Stephen Petty, a teacher, writes:

“Old school” is one of those fashionable, “new school” adjectival phrases of today. We hear it casually applied to various people in the public eye, including rock bands, comedians, despots and football coaches. We even talk about our own friends in such a way - “He’s a bit old-school when it comes to shirts/ relationships/food” etc.

Strangely, the one area where the term has rarely been mentioned is within the context of school itself. This seems particularly odd at a time when so many teachers across the modern world currently face the same crucial and often career-defining question: “Am I ‘old school’ or am I ‘new school’?” Not sure which fits you? Let me perhaps help.

What, for instance, do you first think about when you hear colleagues discussing Pisa? Do you perhaps drift away and remember that dreamy holiday years ago when you took that silly photo of your gorgeous new Italian companion “propping up” the leaning tower? (Though in my case any mention of Pisa makes me recall the time my student friends and I mistook a nearby brothel for a rather lush disco and of our then having to escape the clutches of two giant doormen as we bade a brisk farewell to tactile women and popping champagne corks.)

If Pisa mainly prompts thoughts of Italian holidays then you are already veering rapidly into the “old school” camp. If, on the other hand, you respond enthusiastically to your colleagues’ Pisa talk with an informed and insightful view on the recent performance of your country in those tests then you already sound “new school”.

Similarly, how do you respond whenever you hear politicians saying “It’s vital to prepare young people for an increasingly global labour market”? Do you agree and believe teachers have a moral duty to prevent pupils underachieving in exams and that compulsory homework, coursework and revision “clubs” are now essential in lunchtimes, after school, at weekends and in holidays? In which case, tick that “new school” box again.

Or do you believe that this controlling of children’s exam preparation prevents them developing the independence, enterprise and initiative so important for competing in that blessed “global labour market”?  If you think this, that’s another mark for “old school”.

When it comes to data, do you value “student targets and progress tracking” and all the colourful traffic-light conditional formatting that goes with it (new school) or do you generally feel that any teacher worth their salt can always tell how their students are doing (old school)?

So which one are you? And does it matter?
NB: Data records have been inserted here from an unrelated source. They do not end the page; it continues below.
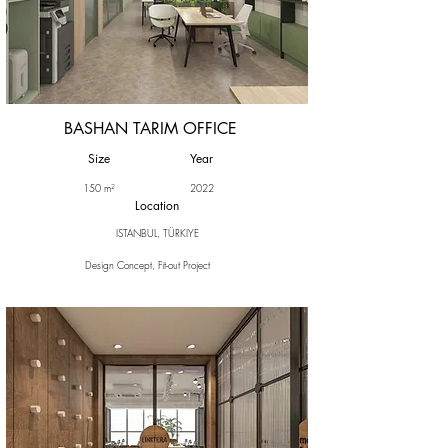
BASHAN TARIM OFFICE
Size
Year
150 m²
2022
Location
ISTANBUL, TÜRKIYE
Design Concept, Fit-out Project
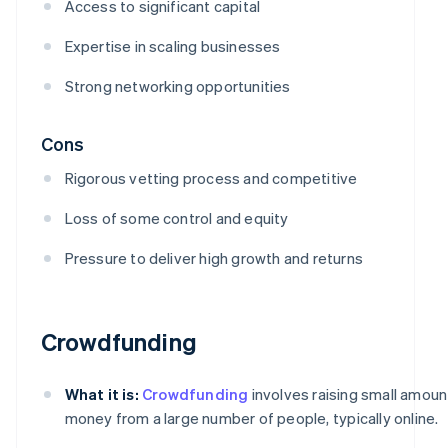
Access to significant capital
Expertise in scaling businesses
Strong networking opportunities
Cons
Rigorous vetting process and competitive
Loss of some control and equity
Pressure to deliver high growth and returns
Crowdfunding
What it is:
Crowdfunding
involves raising small amoun
money from a large number of people, typically online.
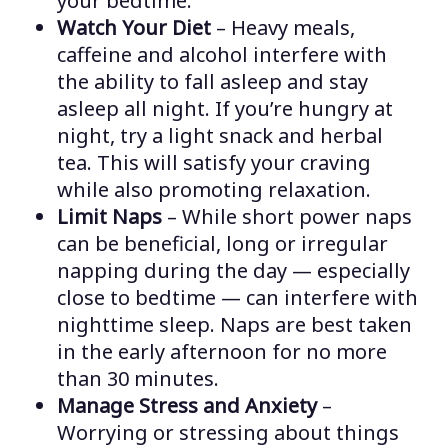
your bedtime.
Watch Your Diet
– Heavy meals,
caffeine and alcohol interfere with
the ability to fall asleep and stay
asleep all night. If you’re hungry at
night, try a light snack and herbal
tea. This will satisfy your craving
while also promoting relaxation.
Limit Naps
– While short power naps
can be beneficial, long or irregular
napping during the day — especially
close to bedtime — can interfere with
nighttime sleep. Naps are best taken
in the early afternoon for no more
than 30 minutes.
Manage Stress and Anxiety
–
Worrying or stressing about things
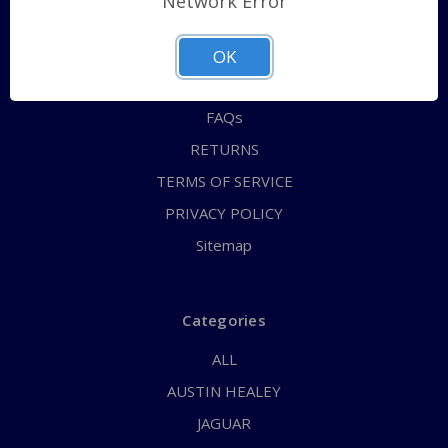
Network Error
QUICK ORDER
ABOUT US
OK
CONTACT US
FAQs
RETURNS
TERMS OF SERVICE
PRIVACY POLICY
Sitemap
Categories
ALL
AUSTIN HEALEY
JAGUAR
It certainly does if you teach in a country driven by league tables and performance-related pay. The more controlling “new school” attitude is plainly the safer bet if your school ranking and your pay depends on it, despite its deep and manifest limitations as a truly educational experience.

“New school” may eventually be discredited - after the mania for yet higher pass-rates eventually sees the first obsessed head providing compulsory all-night revision lessons despite employers and universities complaining about growing levels of inertness and teacher-dependency among their increasingly “force-feducated” recruits. “New school” would thus become “old school”, but for the time being most of us have children to feed and mortgages to pay. If we don’t go along with “new” we may not find ourselves in any kind of school at all.